[[ Source records, beginning ]]

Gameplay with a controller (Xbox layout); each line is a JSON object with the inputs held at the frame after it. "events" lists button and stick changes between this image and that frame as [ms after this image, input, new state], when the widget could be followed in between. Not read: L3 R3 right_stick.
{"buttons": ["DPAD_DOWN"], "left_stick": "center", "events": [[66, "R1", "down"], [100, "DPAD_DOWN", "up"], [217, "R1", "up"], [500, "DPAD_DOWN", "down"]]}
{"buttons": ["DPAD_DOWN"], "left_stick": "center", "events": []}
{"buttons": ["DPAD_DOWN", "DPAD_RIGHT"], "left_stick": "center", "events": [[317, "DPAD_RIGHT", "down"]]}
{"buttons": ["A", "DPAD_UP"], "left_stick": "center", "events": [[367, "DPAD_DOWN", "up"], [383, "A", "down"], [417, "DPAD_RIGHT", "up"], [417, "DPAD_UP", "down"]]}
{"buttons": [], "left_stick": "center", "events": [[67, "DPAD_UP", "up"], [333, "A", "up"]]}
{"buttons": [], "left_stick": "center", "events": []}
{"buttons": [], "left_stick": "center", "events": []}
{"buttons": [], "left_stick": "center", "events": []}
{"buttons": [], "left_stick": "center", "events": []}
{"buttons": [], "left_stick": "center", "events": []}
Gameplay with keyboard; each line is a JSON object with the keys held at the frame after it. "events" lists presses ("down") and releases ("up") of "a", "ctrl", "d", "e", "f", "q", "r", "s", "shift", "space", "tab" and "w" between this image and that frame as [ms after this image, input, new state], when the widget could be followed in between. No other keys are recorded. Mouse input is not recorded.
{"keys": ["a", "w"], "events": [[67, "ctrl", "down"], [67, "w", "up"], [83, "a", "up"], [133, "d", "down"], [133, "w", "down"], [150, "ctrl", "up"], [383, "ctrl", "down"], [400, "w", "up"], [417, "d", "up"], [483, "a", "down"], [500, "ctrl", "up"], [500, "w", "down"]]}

[[ Source records, end ]]

** Task brief **
Looking through the data above, copy out each line in which the string "that" occurs.

** Task answer **
Gameplay with a controller (Xbox layout); each line is a JSON object with the inputs held at the frame after it. "events" lists button and stick changes between this image and that frame as [ms after this image, input, new state], when the widget could be followed in between. Not read: L3 R3 right_stick.
Gameplay with keyboard; each line is a JSON object with the keys held at the frame after it. "events" lists presses ("down") and releases ("up") of "a", "ctrl", "d", "e", "f", "q", "r", "s", "shift", "space", "tab" and "w" between this image and that frame as [ms after this image, input, new state], when the widget could be followed in between. No other keys are recorded. Mouse input is not recorded.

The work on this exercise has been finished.